Chances increase a little if you selected Bull or antlerless, every time a name is picked and if you had the maximum points (8) there is 1 in 3.64 chance someone with 8 points will get picked, then there is 1 in 2518 chance that person is you. 

I have been putting in since the 80's when you had to mail your app in, the last year of that system someone told my Father in law to out line his envelope with a red marker... Guess what, he got a draw for a antlerless, maybe just a fluke but...


----------



## sullyxlh (Oct 28, 2004)

hunting man said:


> They charge you several hundred dollars cash.
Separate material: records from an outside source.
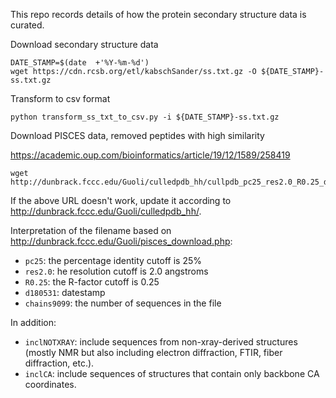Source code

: This repo records details of how the protein secondary structure data is curated.


Download secondary structure data

```
DATE_STAMP=$(date  +'%Y-%m-%d')
wget https://cdn.rcsb.org/etl/kabschSander/ss.txt.gz -O ${DATE_STAMP}-ss.txt.gz
```

Transform to csv format
```
python transform_ss_txt_to_csv.py -i ${DATE_STAMP}-ss.txt.gz
```

Download PISCES data, removed peptides with high similarity

https://academic.oup.com/bioinformatics/article/19/12/1589/258419

```
wget http://dunbrack.fccc.edu/Guoli/culledpdb_hh/cullpdb_pc25_res2.0_R0.25_d180531_chains9099.gz
```

If the above URL doesn't work, update it according to http://dunbrack.fccc.edu/Guoli/culledpdb_hh/.

Interpretation of the filename based on http://dunbrack.fccc.edu/Guoli/pisces_download.php: 

* `pc25`:  the percentage identity cutoff is 25%
* `res2.0`: he resolution cutoff is 2.0 angstroms
* `R0.25`: the R-factor cutoff is 0.25
* `d180531`: datestamp
* `chains9099`: the number of sequences in the file

In addition:

* `inclNOTXRAY`: include sequences from non-xray-derived structures (mostly NMR but also including electron diffraction, FTIR, fiber diffraction, etc.). 
* `inclCA`: include sequences of structures that contain only backbone CA coordinates.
And if one isn't lazy about hunting em
you can save yourself several hundred in cash...


----------



## Bmac (Jul 7, 2002)

hunting man said:


> They charge you several hundred dollars cash.


Plan on $500+ for a fully guided hunt. You may be able to pay a trespass fee of a couple hundred if you can get on private land. If you draw in Club Country you can get in on a hunt for a "donation". My guided hunt was money well spent. I enjoyed every minute and would do it again in a heartbeat. 



sullyxlh said:


> And if one isn't lazy about hunting em
> you can save yourself several hundred in cash...
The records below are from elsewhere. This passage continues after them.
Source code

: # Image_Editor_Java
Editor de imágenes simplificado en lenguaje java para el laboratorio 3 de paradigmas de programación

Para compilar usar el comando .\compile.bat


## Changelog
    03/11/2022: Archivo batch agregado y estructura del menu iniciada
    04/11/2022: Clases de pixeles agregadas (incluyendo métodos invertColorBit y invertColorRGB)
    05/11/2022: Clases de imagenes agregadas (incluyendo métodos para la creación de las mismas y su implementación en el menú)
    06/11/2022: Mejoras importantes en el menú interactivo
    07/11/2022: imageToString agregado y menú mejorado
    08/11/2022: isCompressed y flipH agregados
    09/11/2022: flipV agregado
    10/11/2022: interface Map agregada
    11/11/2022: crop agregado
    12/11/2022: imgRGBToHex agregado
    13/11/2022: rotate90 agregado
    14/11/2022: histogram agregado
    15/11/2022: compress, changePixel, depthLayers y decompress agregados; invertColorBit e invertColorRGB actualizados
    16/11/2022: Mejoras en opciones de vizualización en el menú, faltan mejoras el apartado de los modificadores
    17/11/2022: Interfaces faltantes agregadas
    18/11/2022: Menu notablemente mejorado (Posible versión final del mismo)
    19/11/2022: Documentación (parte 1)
Yep I guess I was lazy. I walked a few miles through the slash of clear cuts and thick timber following my guide to chase down the 6x7 bull I killed. We then had to drag the 500+ lb dressed animal to a point where we could get it on a sled so we could get it back to the truck. Did I mention it was barely above zero degrees, over 20 inches of snow and through dense trees that seemed to relish grabbing a leg or antler tine? This took most of the day as I shot it a little after 8 am and the truck tires hit the road to the Atlanta check station after 4 pm. If this makes me lazy I'll gladly accept your attempt at an insult.

Could I have killed an elk without a guide? Probably. 

Would it have been as nice of a bull? Probably not. 

I live several hours from the elk range and had never spent much time in that area before I drew. Gas was $4/gallon that summer and would have cost me more than I paid the guide to drive up enough times to get a feel for the area. Even then the elk are often in different areas in the winter than they are in summer. The guides know the area and the elk. I had my choice of several areas/elk to hunt. I was looking for a 6x6 or larger so we hunted deep in the PR where the guide knew a couple big bulls were.

If you do kill an elk without a guide you better have a few strong friends with you. In the early season you fight the heat to get the elk out quickly and in the late season you may be in deep snow. My guide made a couple of calls and had several people there willing to help. 

Again, I wouldn't change a thing as it was a once in a lifetime hunt.

Good Luck to all those who drew this year!


----------



## srconnell22 (Aug 27, 2007)

sullyxlh said:


> And if one isn't lazy about hunting em
> you can save yourself several hundred in cash...


Feel free to come walk with us for five or six days... You'll have a whole new meaning for the term lazy.
_Posted via Mobile Device_


----------